[Opening Record excerpts section]

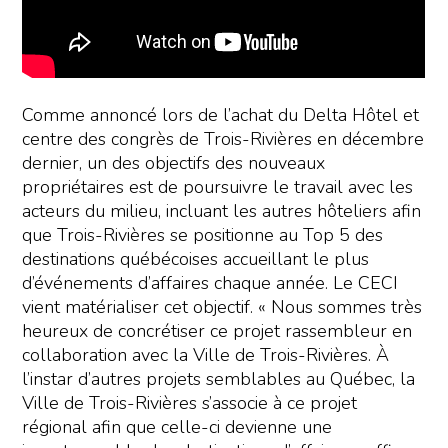
Comme annoncé lors de l’achat du Delta Hôtel et
centre des congrès de Trois-Rivières en décembre
dernier, un des objectifs des nouveaux
propriétaires est de poursuivre le travail avec les
acteurs du milieu, incluant les autres hôteliers afin
que Trois-Rivières se positionne au Top 5 des
destinations québécoises accueillant le plus
d’événements d’affaires chaque année. Le CECI
vient matérialiser cet objectif. « Nous sommes très
heureux de concrétiser ce projet rassembleur en
collaboration avec la Ville de Trois-Rivières. À
l’instar d’autres projets semblables au Québec, la
Ville de Trois-Rivières s’associe à ce projet
régional afin que celle-ci devienne une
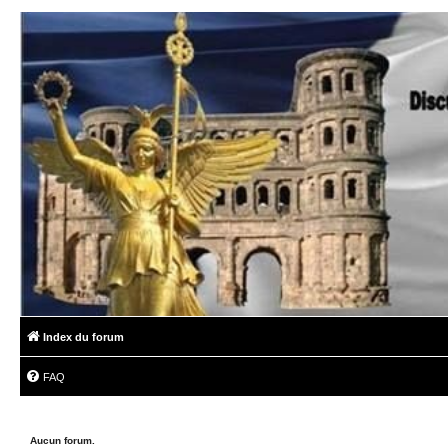
Index du forum
FAQ
Aucun forum.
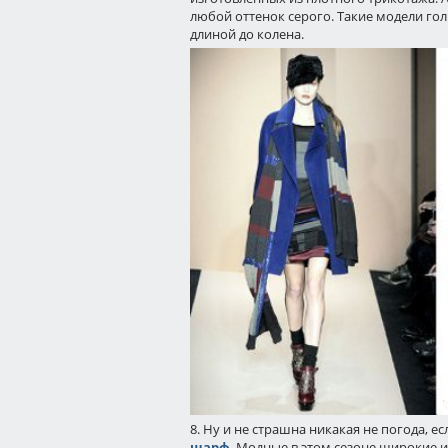
любой оттенок серого. Такие модели го
длиной до колена.
8. Ну и не страшна никакая не погода, ес
шарф
. Модные в этом сезоне широкие 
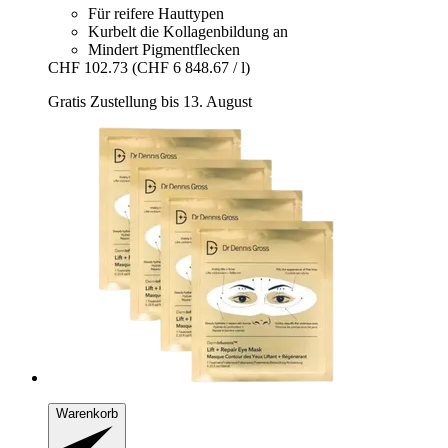
Für reifere Hauttypen
Kurbelt die Kollagenbildung an
Mindert Pigmentflecken
CHF 102.73
(CHF 6 848.67 / l)
Gratis Zustellung bis 13. August
Warenkorb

[Closing Record excerpts section]

- _Assignment_: Where the word "Rivières" appears in a line of the entries above, count that line; give only the number.

- _Output_: 4